• **DATA UNDER STUDY**
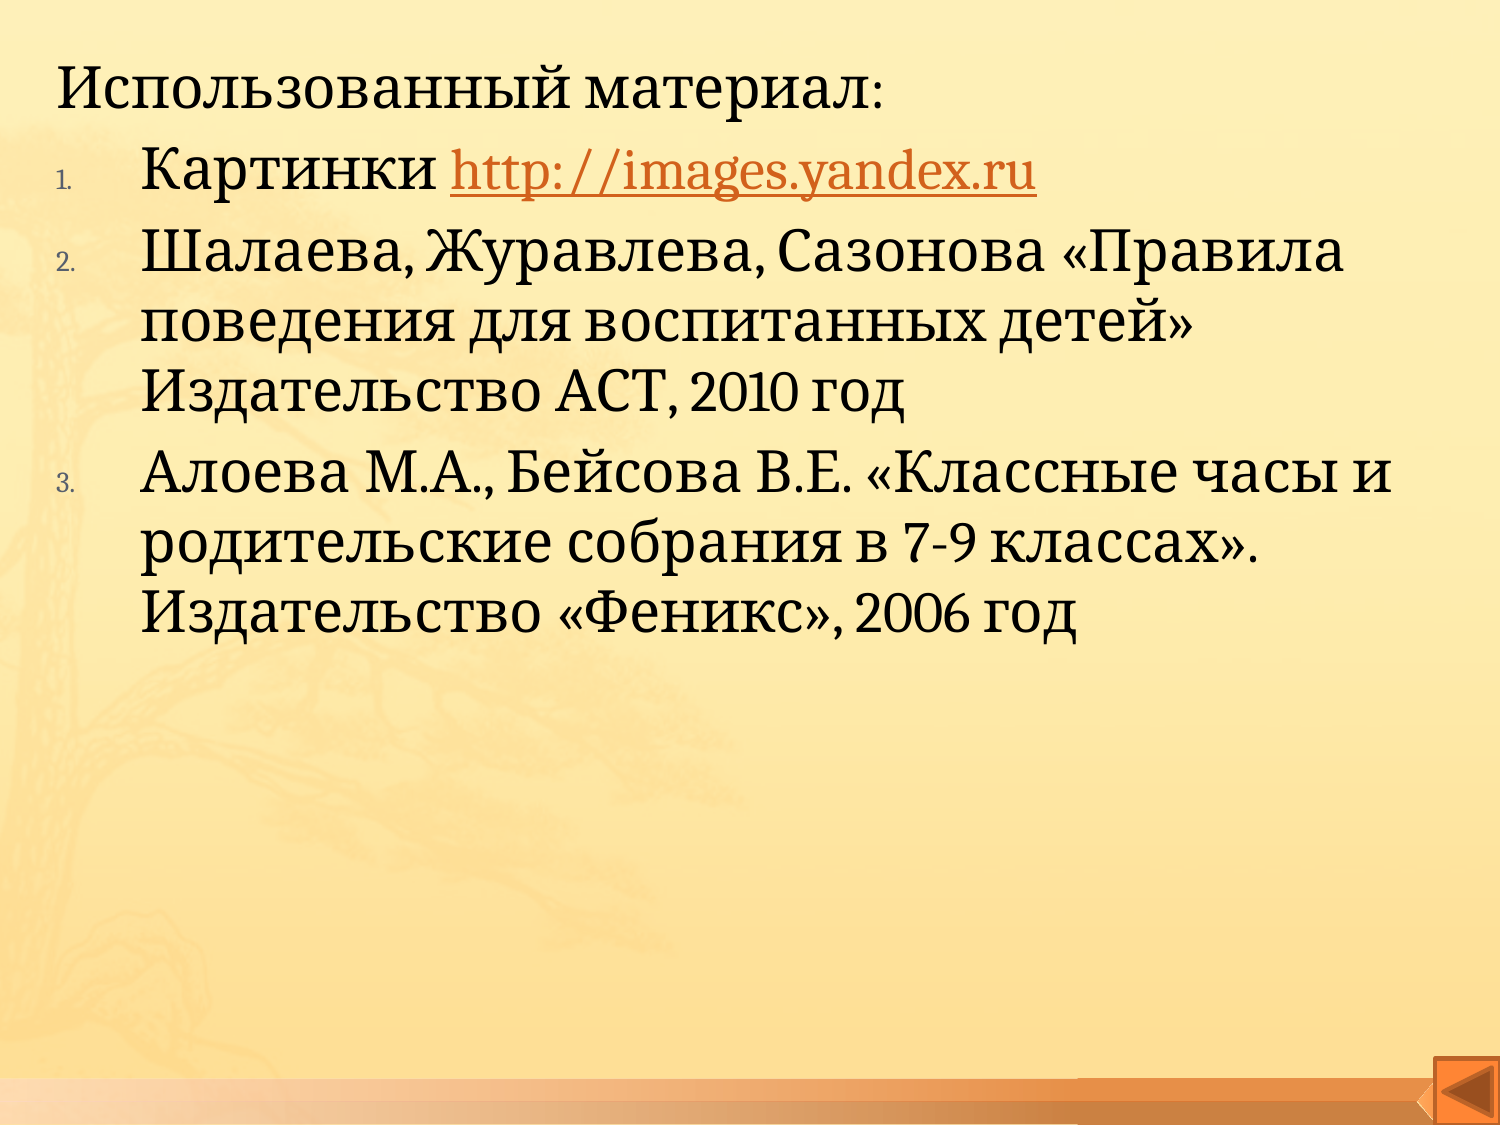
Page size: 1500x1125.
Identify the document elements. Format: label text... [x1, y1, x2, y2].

text_box [1433, 1056, 1500, 1125]
subtitle Использованный материал: Картинки http://images.yandex.ru Шалаева, Журавлева, Сазонова «Правила поведения для воспитанных детей» Издательство АСТ, 2010 год Алоева М.А., Бейсова В.Е. «Классные часы и родительские собрания в 7-9 классах». Издательство «Феникс», 2006 год [41, 42, 1459, 1083]
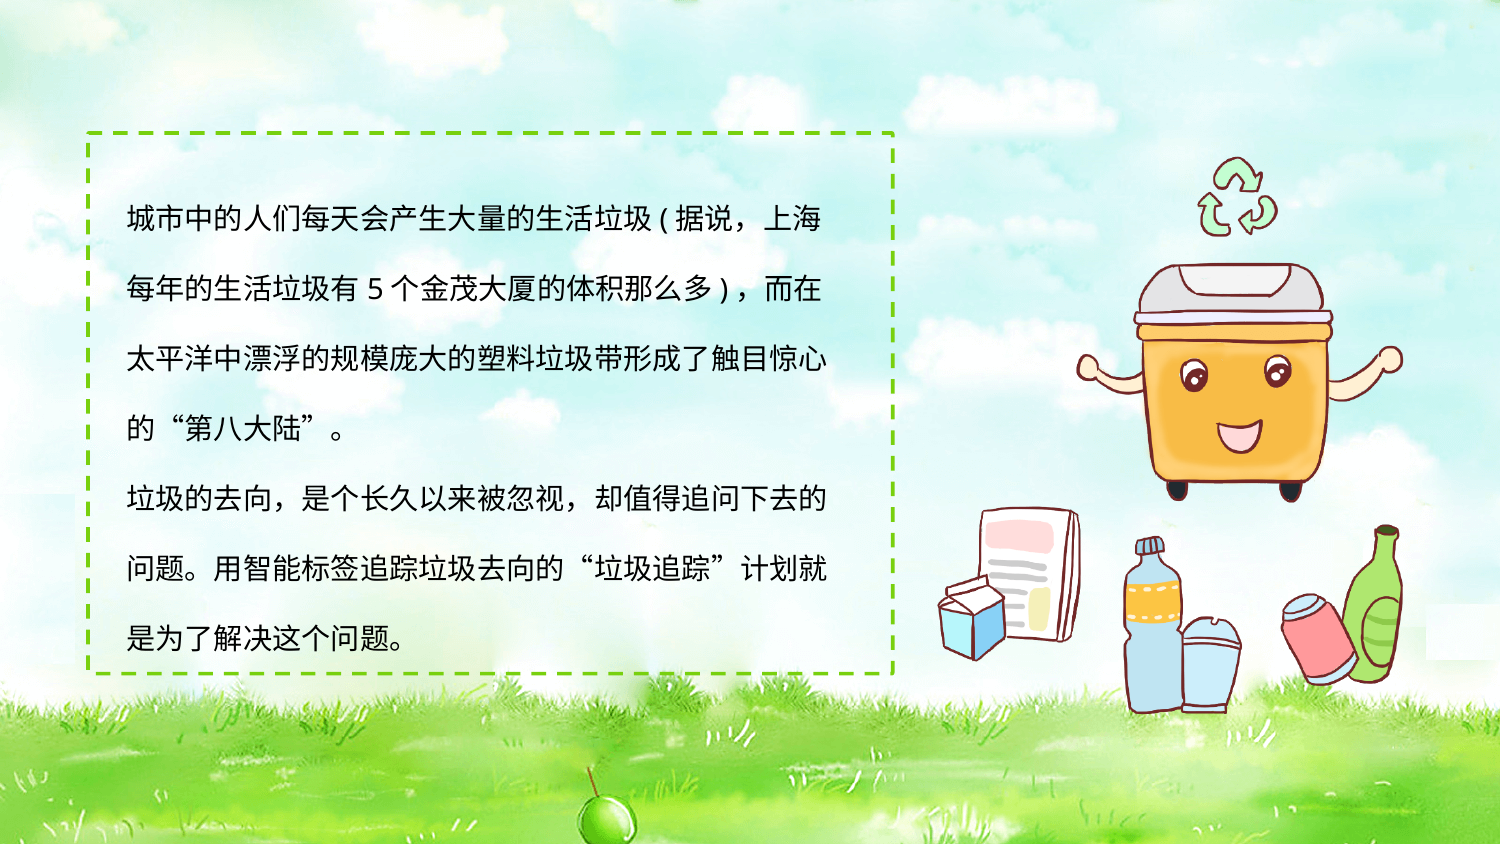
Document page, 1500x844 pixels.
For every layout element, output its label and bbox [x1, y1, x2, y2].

picture [0, 0, 1500, 844]
text_box [87, 132, 869, 674]
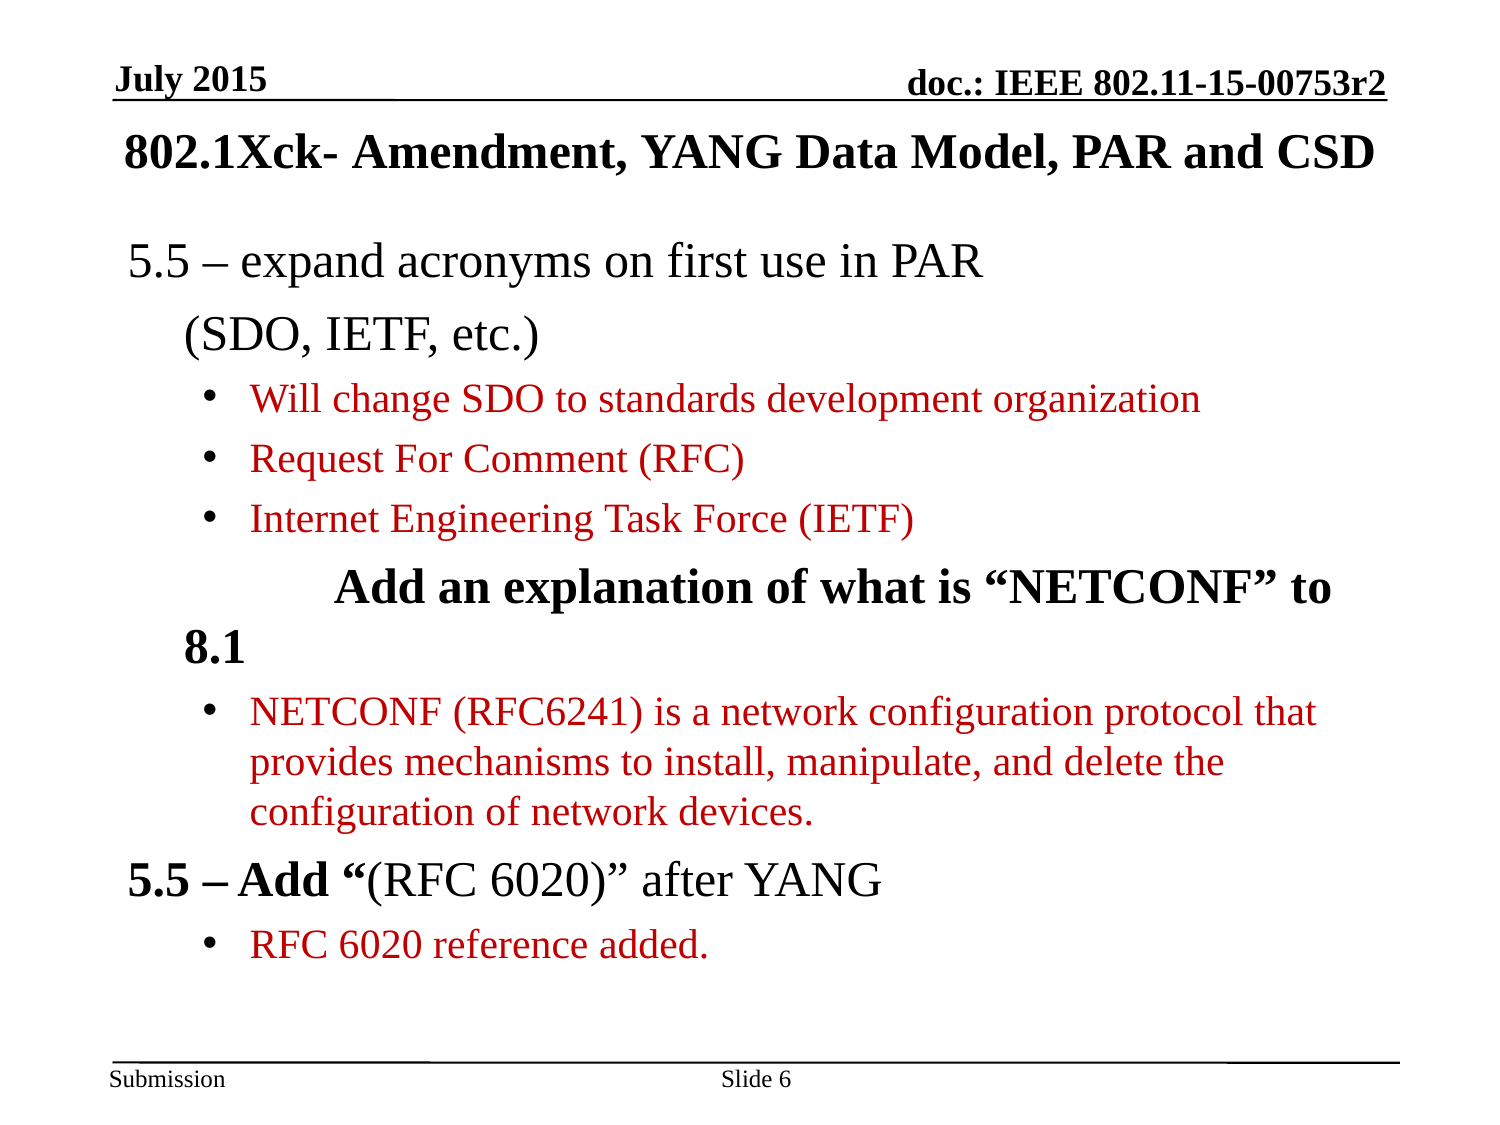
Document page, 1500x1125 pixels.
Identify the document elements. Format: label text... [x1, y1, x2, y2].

• **TASK OBJECTIVE**
Word for word, repeat the lines that begin at the one with "Document page, 1500x1125 pixels." and continue to the end of the listing above.

• **OUTPUT BELOW**
Document page, 1500x1125 pixels.
Identify the document elements. Format: label text... [x1, y1, x2, y2].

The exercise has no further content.